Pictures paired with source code
↓

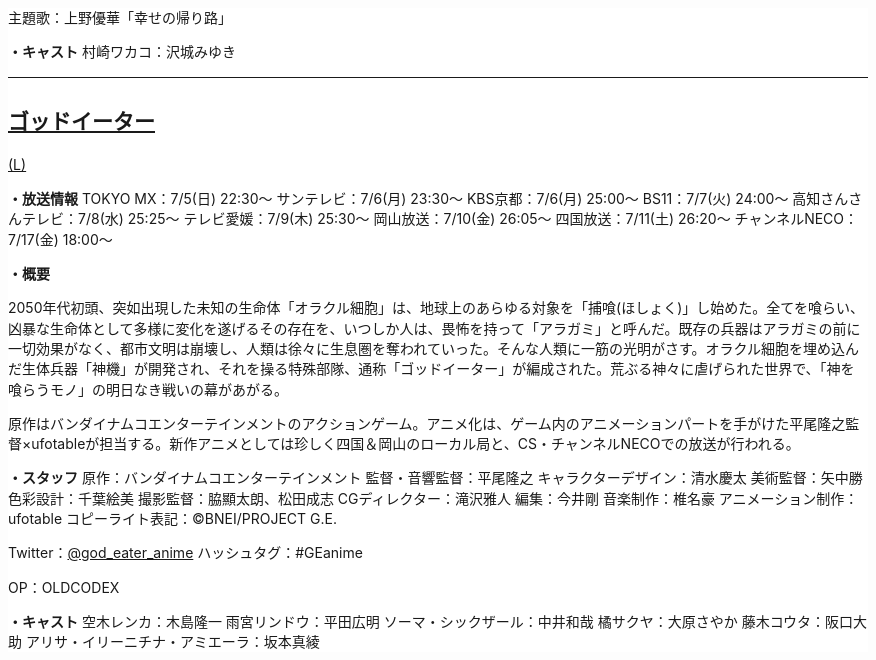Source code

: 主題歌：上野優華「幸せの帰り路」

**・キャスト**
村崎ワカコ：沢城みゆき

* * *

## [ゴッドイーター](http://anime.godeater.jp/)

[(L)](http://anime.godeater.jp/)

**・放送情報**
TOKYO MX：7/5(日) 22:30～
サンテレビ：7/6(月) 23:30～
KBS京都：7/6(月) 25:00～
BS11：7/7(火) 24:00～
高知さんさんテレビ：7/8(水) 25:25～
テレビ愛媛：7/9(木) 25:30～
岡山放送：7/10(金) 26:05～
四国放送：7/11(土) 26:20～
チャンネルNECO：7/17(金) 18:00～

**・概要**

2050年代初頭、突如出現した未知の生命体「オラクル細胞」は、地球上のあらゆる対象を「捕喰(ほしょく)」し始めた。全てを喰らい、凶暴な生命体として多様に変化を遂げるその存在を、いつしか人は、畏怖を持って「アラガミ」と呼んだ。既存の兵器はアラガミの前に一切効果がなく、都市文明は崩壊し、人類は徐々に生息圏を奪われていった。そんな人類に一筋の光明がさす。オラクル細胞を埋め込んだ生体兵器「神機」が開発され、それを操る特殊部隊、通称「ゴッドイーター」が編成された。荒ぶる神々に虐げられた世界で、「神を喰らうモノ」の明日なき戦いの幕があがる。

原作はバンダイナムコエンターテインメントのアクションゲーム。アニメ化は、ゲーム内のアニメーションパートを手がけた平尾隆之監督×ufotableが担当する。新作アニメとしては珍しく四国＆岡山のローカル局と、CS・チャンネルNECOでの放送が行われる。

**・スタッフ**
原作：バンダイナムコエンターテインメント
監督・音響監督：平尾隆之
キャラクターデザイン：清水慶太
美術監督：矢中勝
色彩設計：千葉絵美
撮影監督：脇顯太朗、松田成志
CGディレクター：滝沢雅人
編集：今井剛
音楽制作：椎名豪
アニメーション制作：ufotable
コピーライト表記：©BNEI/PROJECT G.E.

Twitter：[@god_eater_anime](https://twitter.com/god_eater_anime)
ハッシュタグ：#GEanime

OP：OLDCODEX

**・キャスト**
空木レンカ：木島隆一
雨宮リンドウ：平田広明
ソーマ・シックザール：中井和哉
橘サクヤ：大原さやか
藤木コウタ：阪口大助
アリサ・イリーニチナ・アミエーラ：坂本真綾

↑

▶ [THE PROBLEM]: From the line holding "岡山放送：7/10(金) 26:05～" to the last line of the records, quote each line exactly and add nothing.

▶ [RESULT]:
岡山放送：7/10(金) 26:05～
四国放送：7/11(土) 26:20～
チャンネルNECO：7/17(金) 18:00～

**・概要**

2050年代初頭、突如出現した未知の生命体「オラクル細胞」は、地球上のあらゆる対象を「捕喰(ほしょく)」し始めた。全てを喰らい、凶暴な生命体として多様に変化を遂げるその存在を、いつしか人は、畏怖を持って「アラガミ」と呼んだ。既存の兵器はアラガミの前に一切効果がなく、都市文明は崩壊し、人類は徐々に生息圏を奪われていった。そんな人類に一筋の光明がさす。オラクル細胞を埋め込んだ生体兵器「神機」が開発され、それを操る特殊部隊、通称「ゴッドイーター」が編成された。荒ぶる神々に虐げられた世界で、「神を喰らうモノ」の明日なき戦いの幕があがる。

原作はバンダイナムコエンターテインメントのアクションゲーム。アニメ化は、ゲーム内のアニメーションパートを手がけた平尾隆之監督×ufotableが担当する。新作アニメとしては珍しく四国＆岡山のローカル局と、CS・チャンネルNECOでの放送が行われる。

**・スタッフ**
原作：バンダイナムコエンターテインメント
監督・音響監督：平尾隆之
キャラクターデザイン：清水慶太
美術監督：矢中勝
色彩設計：千葉絵美
撮影監督：脇顯太朗、松田成志
CGディレクター：滝沢雅人
編集：今井剛
音楽制作：椎名豪
アニメーション制作：ufotable
コピーライト表記：©BNEI/PROJECT G.E.

Twitter：[@god_eater_anime](https://twitter.com/god_eater_anime)
ハッシュタグ：#GEanime

OP：OLDCODEX

**・キャスト**
空木レンカ：木島隆一
雨宮リンドウ：平田広明
ソーマ・シックザール：中井和哉
橘サクヤ：大原さやか
藤木コウタ：阪口大助
アリサ・イリーニチナ・アミエーラ：坂本真綾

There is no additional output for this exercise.